Success without dignity: a nearcasting story of avoiding catastrophe by luck
By Holden Karnofsky @ 2023-03-15T20:17 (+113)
This is a crosspost, probably from LessWrong. Try viewing it there.
nullMaxRa @ 2023-03-17T13:13 (+3)
Thanks for laying out these points! After having engaged with many people's thoughts on these issues I'm similarly unconvinced about the very unfavourable odds many people seem to assign, so I really look forward to the discussion here.
I'm particularly curious about this point, because when I think about AI risk scenarious I put quite some stock into the potential for very direct government interventions when the risks are more obvious and more clearly a near term problem:
Some decisive demonstration of danger is achieved, and AIs also help to create a successful campaign to persuade key policymakers to aggressively work toward a standards and monitoring regime. (This could be a very aggressive regime if some particular government, coalition or other actor has a lead in AI development that it can leverage into a lot of power to stop others’ AI development.)
AI seems to me to already clearly be among the top priorities for geopolitical considerations for the US, and it seems like when this is the case the space of options is fairly unrestricted.
Vasco Grilo @ 2023-03-16T16:43 (+2)
Thanks for the post!
More broadly, it seems to me like essentially all attempts to make the most important century go better also risk making it go a lot worse, and for anyone out there who might’ve done a lot of good to date, there are also arguments that they’ve done a lot of harm (e.g., by raising the salience of the issue overall).
Even “Aligned AI would be better than misaligned AI” seems merely like a strong bet to me, not like a >95% certainty, given what I see as the appropriate level of uncertainty about topics like “What would a misaligned AI actually do, incorporating acausal trade considerations and suchlike?”; “What would humans actually do with intent-aligned AI, and what kind of universe would that lead to?”; and “How should I value various outcomes against each other, and in particular how should I think about hopes of very good outcomes vs. risks of very bad ones?”

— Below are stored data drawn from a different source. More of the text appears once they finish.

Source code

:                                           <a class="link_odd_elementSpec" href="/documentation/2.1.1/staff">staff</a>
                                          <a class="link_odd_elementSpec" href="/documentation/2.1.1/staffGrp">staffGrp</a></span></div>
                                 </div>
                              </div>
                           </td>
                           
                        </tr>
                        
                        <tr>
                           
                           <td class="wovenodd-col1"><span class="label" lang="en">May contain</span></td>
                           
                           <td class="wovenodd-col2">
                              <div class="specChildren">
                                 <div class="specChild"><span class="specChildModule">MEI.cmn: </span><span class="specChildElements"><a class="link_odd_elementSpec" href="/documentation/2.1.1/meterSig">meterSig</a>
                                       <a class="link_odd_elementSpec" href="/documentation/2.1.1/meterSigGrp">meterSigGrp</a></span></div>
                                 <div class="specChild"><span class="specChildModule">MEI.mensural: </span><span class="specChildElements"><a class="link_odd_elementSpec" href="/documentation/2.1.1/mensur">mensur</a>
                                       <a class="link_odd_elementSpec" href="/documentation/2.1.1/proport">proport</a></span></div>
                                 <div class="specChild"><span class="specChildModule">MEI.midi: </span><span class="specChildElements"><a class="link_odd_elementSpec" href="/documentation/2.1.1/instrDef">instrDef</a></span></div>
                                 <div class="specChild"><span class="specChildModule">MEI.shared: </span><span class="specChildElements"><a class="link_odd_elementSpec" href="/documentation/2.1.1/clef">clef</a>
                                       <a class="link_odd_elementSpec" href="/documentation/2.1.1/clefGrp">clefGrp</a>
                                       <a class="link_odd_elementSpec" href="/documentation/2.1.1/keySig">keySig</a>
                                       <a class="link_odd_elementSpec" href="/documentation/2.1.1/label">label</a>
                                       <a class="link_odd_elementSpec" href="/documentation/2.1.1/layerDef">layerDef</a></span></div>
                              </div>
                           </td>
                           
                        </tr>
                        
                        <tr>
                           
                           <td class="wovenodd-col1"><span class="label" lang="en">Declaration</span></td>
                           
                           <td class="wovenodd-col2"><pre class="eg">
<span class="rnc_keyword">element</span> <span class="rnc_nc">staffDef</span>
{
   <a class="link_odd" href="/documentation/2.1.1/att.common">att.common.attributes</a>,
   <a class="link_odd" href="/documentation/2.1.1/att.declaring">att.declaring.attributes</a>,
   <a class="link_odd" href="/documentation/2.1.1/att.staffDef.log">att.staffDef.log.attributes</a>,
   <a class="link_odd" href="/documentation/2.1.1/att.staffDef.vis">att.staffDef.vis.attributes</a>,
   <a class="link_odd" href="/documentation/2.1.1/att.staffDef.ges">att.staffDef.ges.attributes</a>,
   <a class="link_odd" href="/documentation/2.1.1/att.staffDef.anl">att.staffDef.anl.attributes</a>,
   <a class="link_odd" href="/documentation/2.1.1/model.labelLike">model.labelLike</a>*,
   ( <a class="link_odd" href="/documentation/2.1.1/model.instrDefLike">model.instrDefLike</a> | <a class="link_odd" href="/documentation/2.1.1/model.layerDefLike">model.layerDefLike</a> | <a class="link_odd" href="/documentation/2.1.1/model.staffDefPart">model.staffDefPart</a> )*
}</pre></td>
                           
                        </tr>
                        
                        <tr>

To reiterate, on balance I come down in favor of aligned AI, but I think the uncertainties here are massive - multiple key questions seem broadly “above our pay grade” as people trying to reason about a very uncertain future.
I really like these points. It is often easy to forget how uncertain is the future.
Michael_Cohen @ 2023-03-15T21:50 (+2)
How “natural” are intended generalizations (like “Do what the supervisor is hoping I’ll do, in the sense that most humans would mean this phrase rather than in a precise but malign sense”) vs. unintended ones (like “Do whatever maximizes reward”)?
I think this is an important point. I consider the question in this paper, published last year at AI Magazine. See the "Competing Models of the Goal" section, and in particular the "Arbitrary Reward Protocols" subsection. (2500 words)
I think there's something missing from the discussion here, which the key point of that section.First, I claim that sufficiently advanced agents will likely need to engage in hypothesis testing between multiple plausible models of what worldly events lead to reinforcement, or else they would fail at certain tasks. So even if the "intended generalization" is a quite bit more plausible to the agent than the unintended one, as long as it is cheap to test them, and as long as it has a long horizon, it would likely deem wireheading to be worth trying out, just in case. That said, in some situations (I mention a chess game in the paper) I expect the intended generalization to be so much simpler that it isn't even worth trying out.
Just a warning before you read it, I use the word "reward" a bit differently than you appear to. In my terminology, I would phrase is this as "Do what the supervisor is hoping" vs. "Do whatever maximizes the relevant physical signal", and the agent would essentially wonder which of the two constitutes "reward", rather than being a priori sure that its past rewards "are" those physical signals.